** Task requirements **
Your copy should match the records below exactly, except for the pictures.

**********

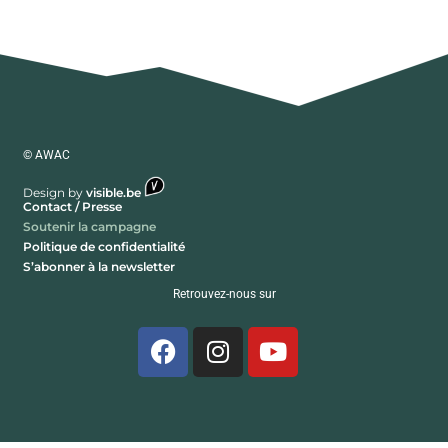
© AWAC
Design by
visible.be
Contact / Presse
Soutenir la campagne
Politique de confidentialité
S’abonner à la newsletter
Retrouvez-nous sur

**********

** Output of the exercise **
© AWAC
Design by
visible.be
Contact / Presse
Soutenir la campagne
Politique de confidentialité
S’abonner à la newsletter
Retrouvez-nous sur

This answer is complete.